Monday, January 01, 2018

I, TONYA


I, TONYA is a gripping, deeply moving, and beautifully put together account of the infamous Olympic figure skater Tonya Harding and the events that led to her ex-husband hiring a goon to knife Tonya's rival Nancy Kerrigan. Those of us of a certain age will remember the circus and the ensuing drama of Tonya's Lillehammer performance.  It was a massive trashy story told with no nuance - a true tabloid scandal.  It pitted a nasty, white-trash, jealous cheat against an all-American princess - the kind of elegant, pretty figure that figure skating touts as the perfection of womanhood. This long overdue retelling focuses firmly on Tonya and tries to give some shade and context and sympathy to her story.  Along the way we get some laughs, but I found this to be less of a dark comedy than a pathetic tragedy.  Those laughs mostly come from Bobby Canavale's cynical journalist, commenting on events with the benefit of time, and providing much of the sporting world context. The tragedy comes from the central character and strong performance of Margot Robbie as Tonya. 

As the movie opens, we see a four year old Tonya with a genuine passion and talent for skating pushed to excel by her emotionally and physically abusive  alcoholic white trash mother LaVona. LaVona justifies her behaviour by telling herself she's toughening her daughter up, and pouring every hard earned cent into skating.  She's played with a Cruella DeVille nastiness by Allison Janney and is the most terrifying and brilliantly performed screen mother since Livia Soprano. No amount of superbly hilariously ugly 1980s hairstyling can obscure the sheer malevolent selfishness of her character.
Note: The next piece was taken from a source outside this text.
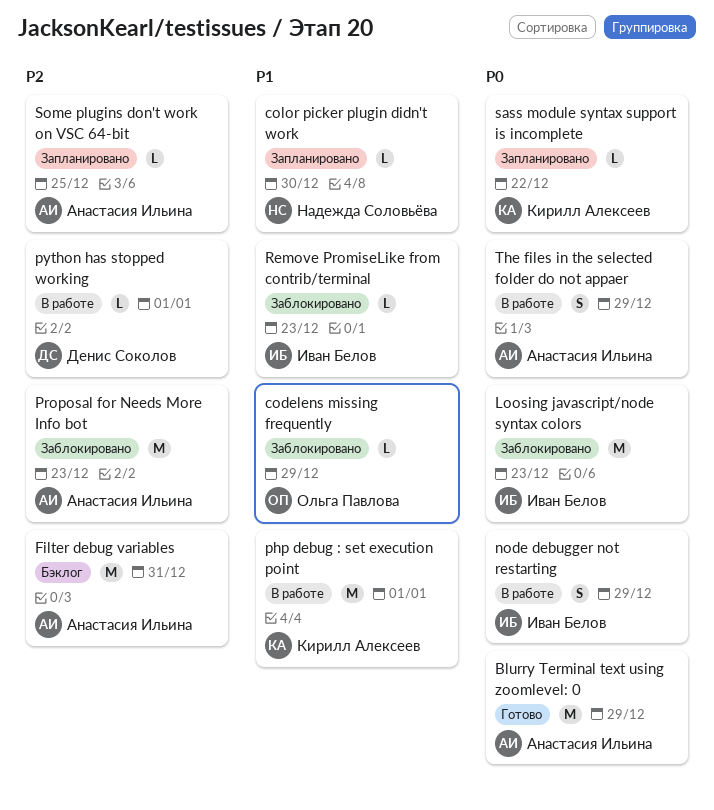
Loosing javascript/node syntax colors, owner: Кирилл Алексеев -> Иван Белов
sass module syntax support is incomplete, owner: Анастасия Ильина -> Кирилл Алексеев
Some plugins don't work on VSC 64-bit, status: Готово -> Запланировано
Unsurprisingly, the victimised Tonya takes the first path of escape she can find, but jumps out of the frying pan into the fire with her feckless, physically abusive husband Jeff Gillooly (Sebastian Stan).  What's so scary about this character is how quickly Stan can take this fairly innocuous man from calm incompetence to violence and back.  The film doesn't shy away from showing the abuse, and it's truly horrible to watch.


And so we have a Tonya who is suffering from an horrific home life, and drinks and smokes to escape it - who isn't at her physical peak - but remains a great skater. But like her mother, although she'd never agree with that, she's happier blaming others for her misfortune.  So when she gets bad scores it's not because she's ill prepared but because the judges hate her. Of course she's right in thinking that, but as the film shows, it's easier for her to think that's the whole rather than partial story. Tonya, drinking, smoking, with her tacky hair and costumes, is just not the image that American Ice Skating wants to portray. Kerrigan is just safer, more banal, and more easily digestible. 

The tragedy of the story is that maybe, just maybe, Tonya could've turned it around. She did leave her husband, and did train for Lillehammer. She was the first and only American skater to successfully land the triple axle. We'll just never know. Because as shown here, her husband decided to freak out Kerrigan by asking his friend Shawn (Paul Walter Hauser) to hire some goons to send blackmail letters, just as Tonya had received. Shawn turns out to be the real delusional and morally vacant centre of the plot - he takes it upon himself to switch from blackmail letters to stabbing Kerrigan in the leg. Indeed, as the film depicts it, Gillooly was basically guilty of conspiring after the fact rather than before. And Tonya's role is treated very ambiguously - she knew about the letter plot, but not the stabbing, and basically just wanted to skate. What I got from the film is that this was a girl who was just not going to succeed - she was abused her whole life, and caught up in a plot she didn't care about.  What you can hold against her is her unwillingness to take responsibility for her actions - not just with "the incident" - but in general. 

The film benefits from strong performances throughout - with Robbie and Janney exceptional. The attention to detail on the wigs and costumes and room settings is amazing.  And the way in which Robbie is CGI'ed into performing the most complex skating moves is superb.  But most of all I loved the way that director Craig Gillespie (LARS AND THE REAL GIRL) kept the skating scenes, and indeed all of the scenes, really kinetic and energised.  Indeed, with his hand-held camera-work up close and in the characters' faces, the film had a brutal intimacy to match the subject matter. I also loved the choice of making this a film about memory and self-awareness as much as anything else. By using characters as talking heads commenting on their own past actions; and by having characters break the fourth wall; we learn how far they are or aren't contrite or moved. The result is a very powerful and insightful take on a tabloid story - one with far more depth than I had expected. 

I, TONYA has a running time of 119 minutes and is rated R in the USA and 15 in the UK for very strong language and scenes of domestic violence.  The film played Toronto 2017 and opened last year in the USA and Canada. It opens on Jan 18th in Hong Kong; on Jan 25th in Greece, Estonia and Lithuania; on Feb 1st in Denmark, Hungary, Russia, Singapore and Norway; on Feb 9th in Mexico; on Feb 14th in Sweden, Argentina and Brazil; on Feb 23rd in Belgium, France, the Netherlands, Spain and the UK; on March 1st in Germany and on March 15th in Australia.